What does it mean to say that modern politics is personalised? To what extent is it more personalised than in the past, what is distinctive about contemporary forms of personalisation and are these changes enduring? Nick Anstead is impressed by Ana Inés Langer’s book, which allows us to understand the role of political leaders as both cause and consequence for important events, relationships and processes in British politics.
The Personalisation of Politics in the UK: Mediated Leadership from Attlee to Cameron. Ana Inés Langer. Manchester United Press. January 2012. 206 pages.
The sense that British politics is increasingly focused on leaders at the expense of parties, parliamentary candidates, ideologies and policies, has been pervasive in discussion of political communications in recent years. This idea is expressed in a number of ways – that politics is becoming personalised, Americanised or presidentialised, almost always with the normative implication that something alien is being introduced into a frequently idealised model of British parliamentary democracy and cabinet government.
Ana Inés Langer‘s thorough and interesting new book offers a detailed study of the validity of such claims. Langer undertakes a least three useful services for the scholarly community. First, she successfully unpacks distinct elements of the presidentialisation and personalisation processes, the former defined as a more narrow institutional process redefining the role of the leader, and the latter as a greater focus on the personal lives of politicians. Second, the simple notion of either of these processes being linear trends is debunked. Especially noticeable here is the increased focus on party leaders during Wilson and Heath’s tenures in office, reminding contemporary scholars just what a revolutionary period for political communications the mid-60s to early 70s were.
These previous two goals are achieved through quantitative content analysis techniques, and are certainly a worthy endeavor. However, the volume really comes alive when it applies qualitative methodologies to understand premierships going back to Baldwin. Langer’s great skill here is taking a relatively discrete element of the make-up of the political system (the role of Prime Ministers in political communication), and linking it to the broader topography of British political and social development. In so doing, she allows us to understand the role of political leaders as both cause and consequence for important events, relationships and processes in British politics.

● **Exercise goal**
Answer these questions about the book review:
1. How many pages long is the book being reviewed?
2. During which two leaders' time in office does the review say focus on party leaders increased?
3. How does the book define personalisation?

● **Data extract**

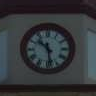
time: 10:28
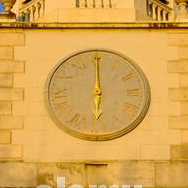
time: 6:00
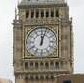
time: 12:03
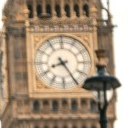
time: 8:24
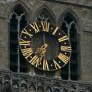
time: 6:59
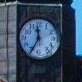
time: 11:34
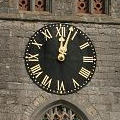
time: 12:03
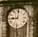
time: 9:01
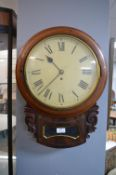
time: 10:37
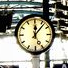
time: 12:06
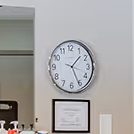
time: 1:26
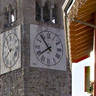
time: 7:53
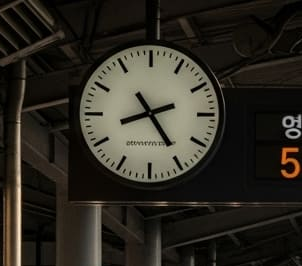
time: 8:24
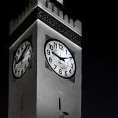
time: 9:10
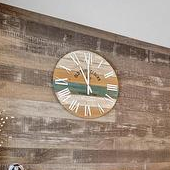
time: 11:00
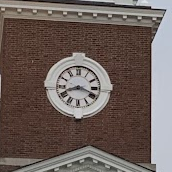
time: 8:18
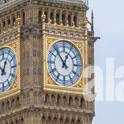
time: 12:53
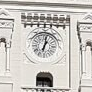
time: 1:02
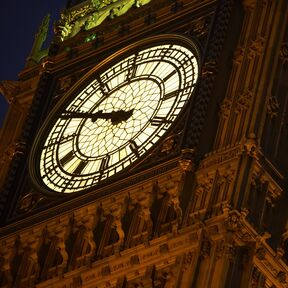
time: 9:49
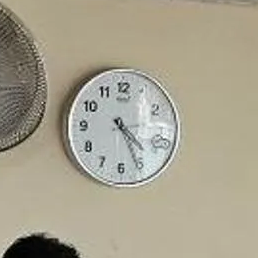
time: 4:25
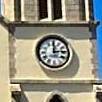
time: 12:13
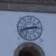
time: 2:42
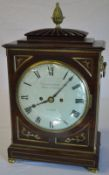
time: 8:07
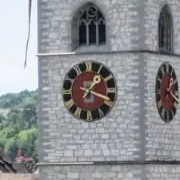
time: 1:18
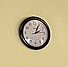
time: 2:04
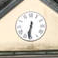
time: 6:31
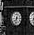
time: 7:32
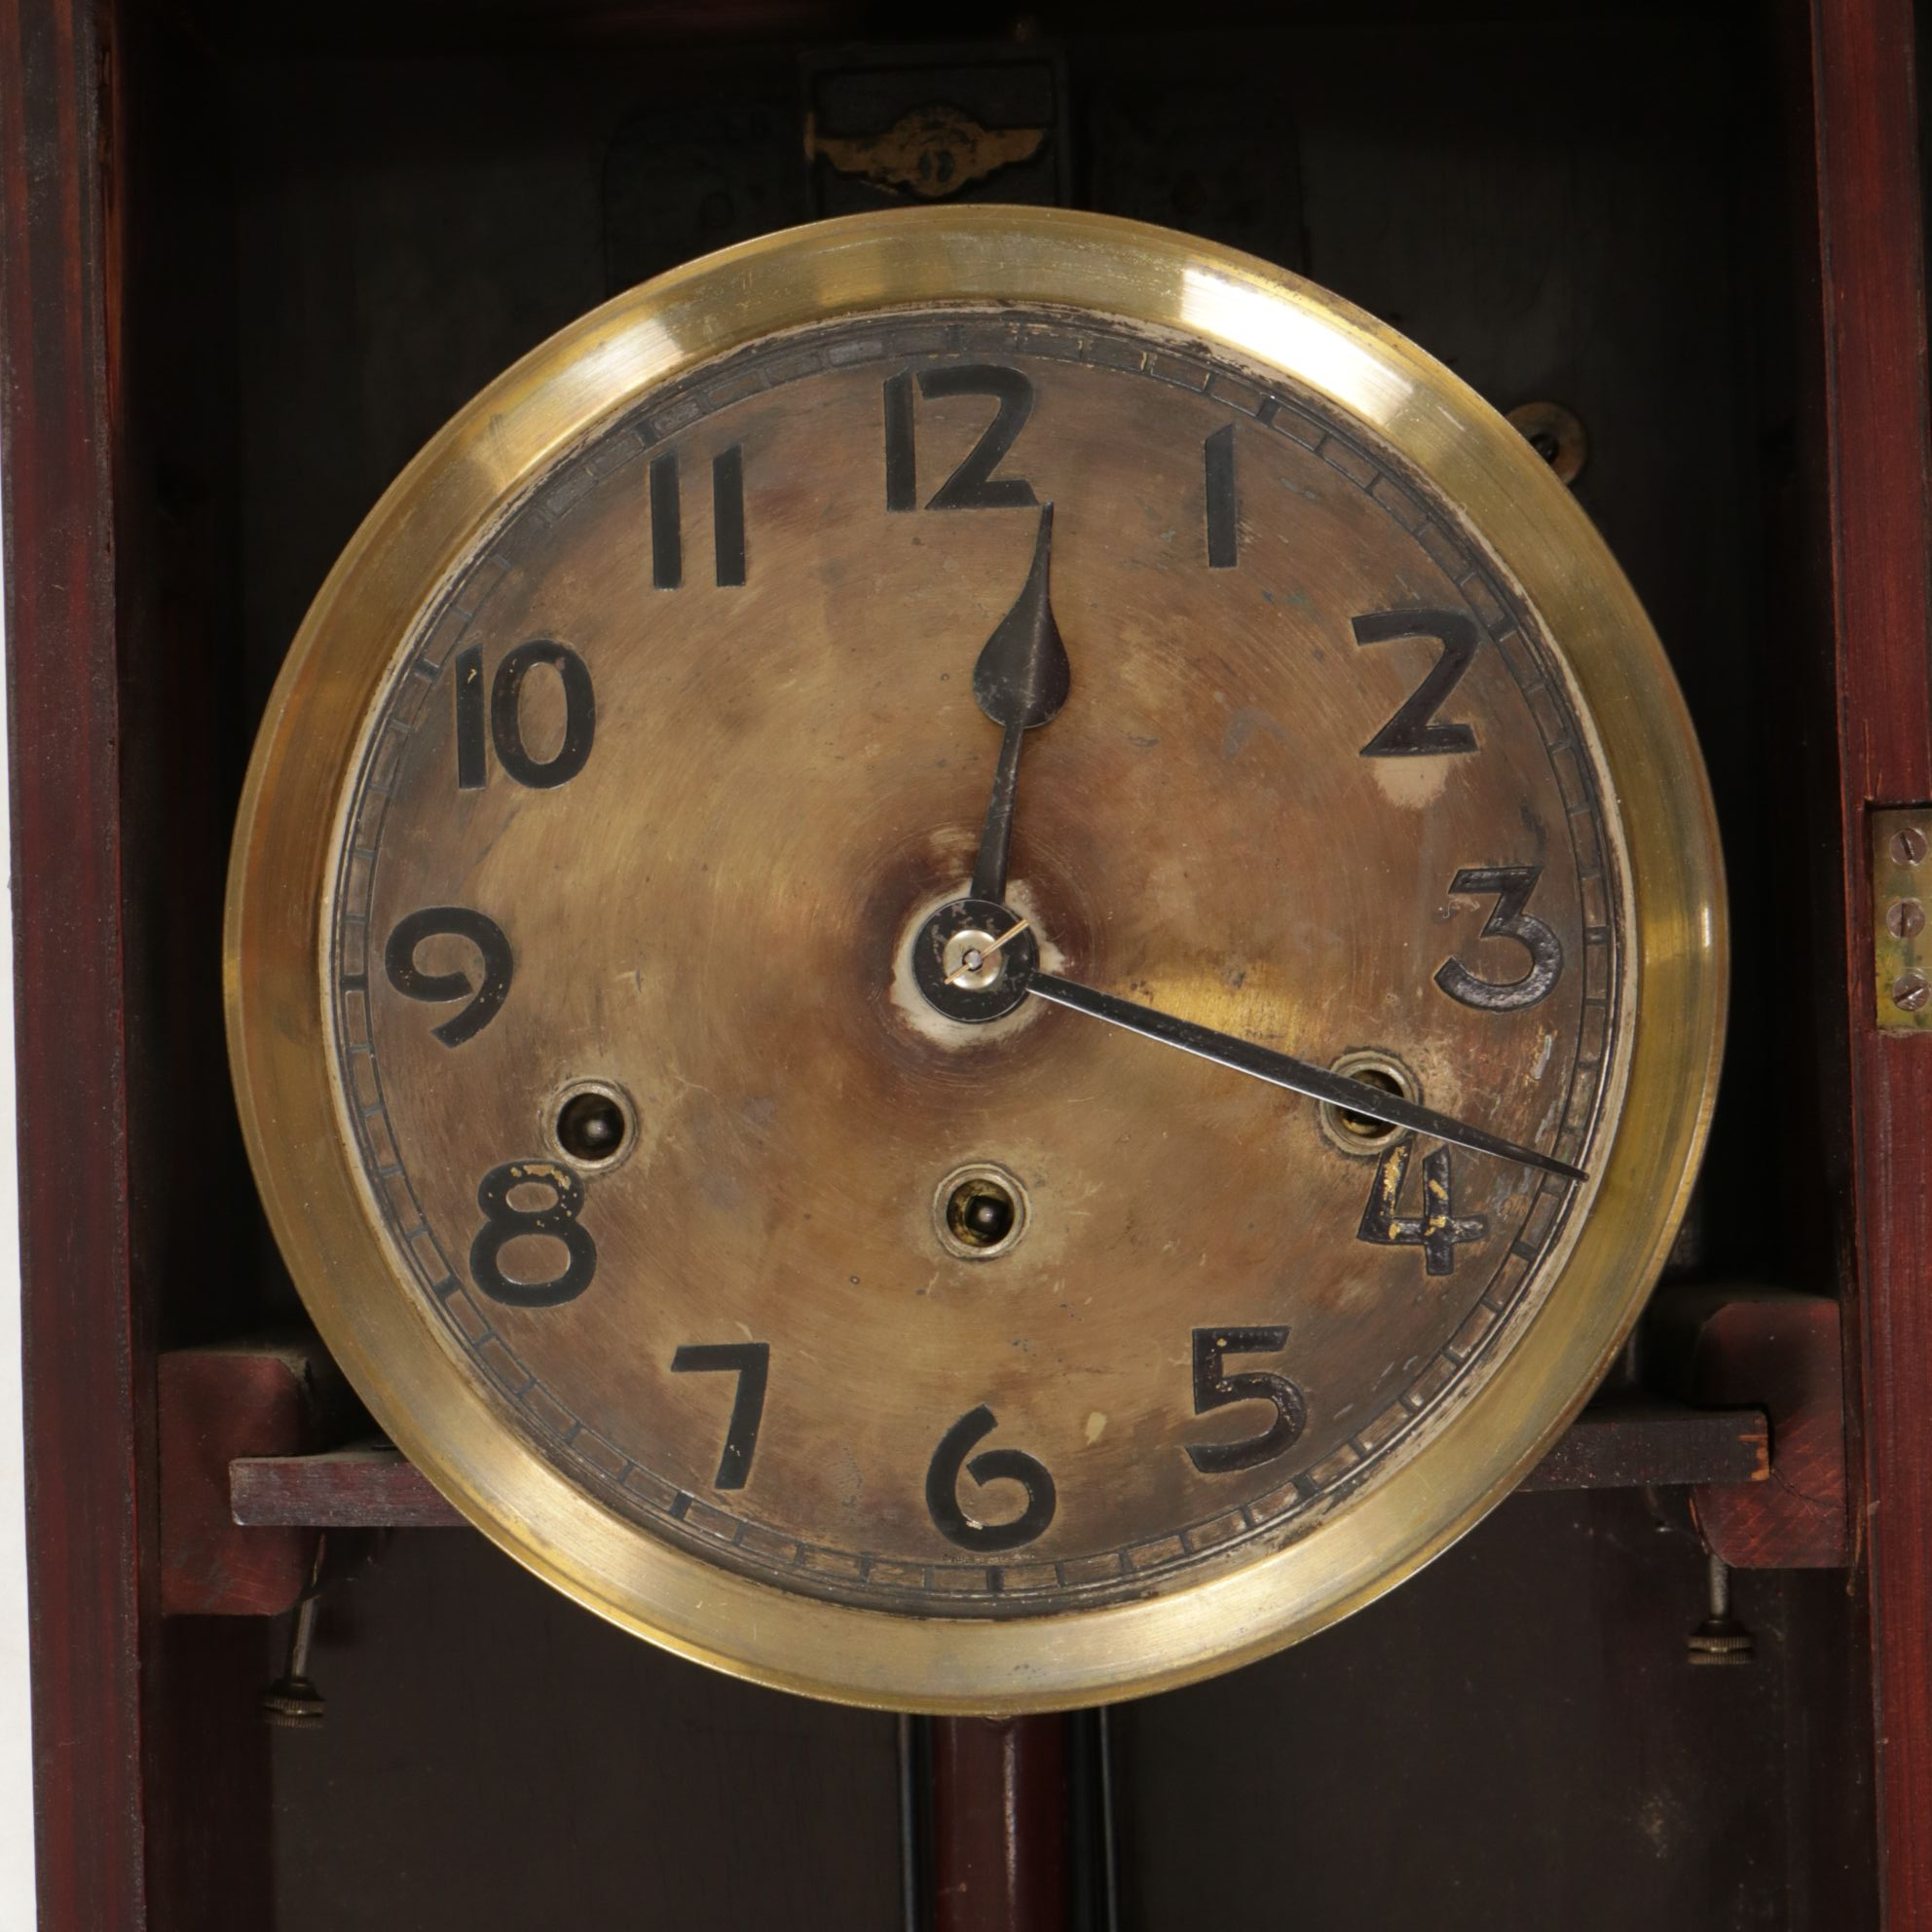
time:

---

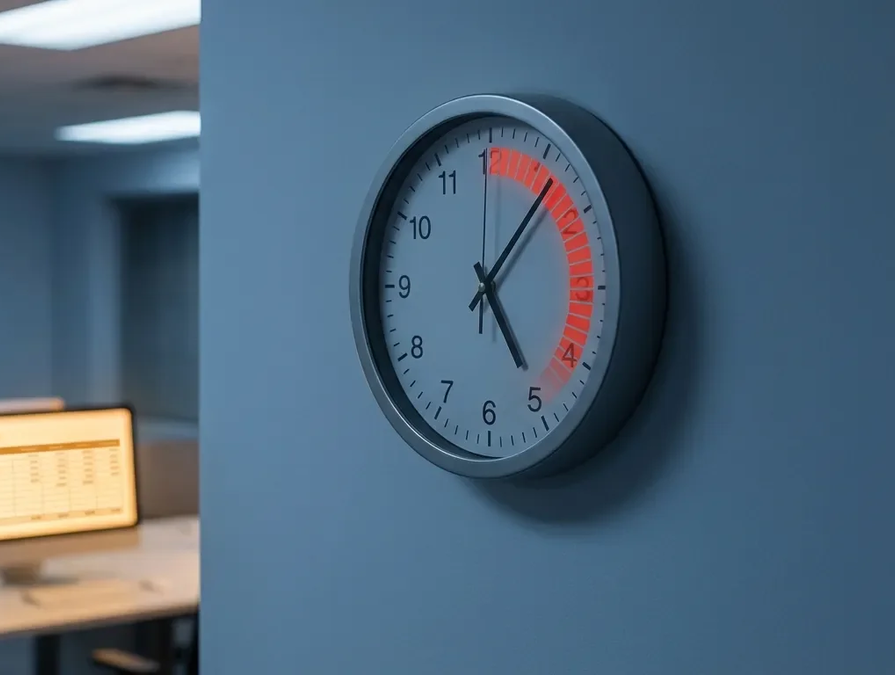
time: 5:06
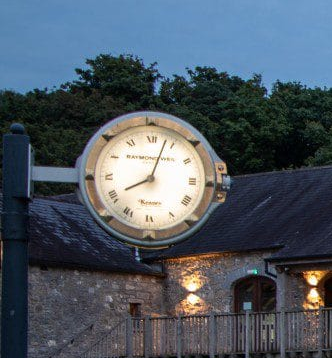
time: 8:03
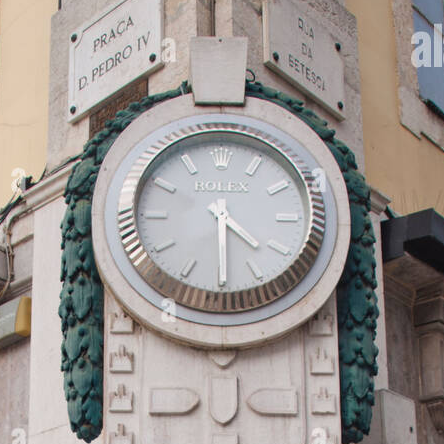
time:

● **Task answer**
1. 206 pages.
2. Wilson and Heath.
3. As a greater focus on the personal lives of politicians.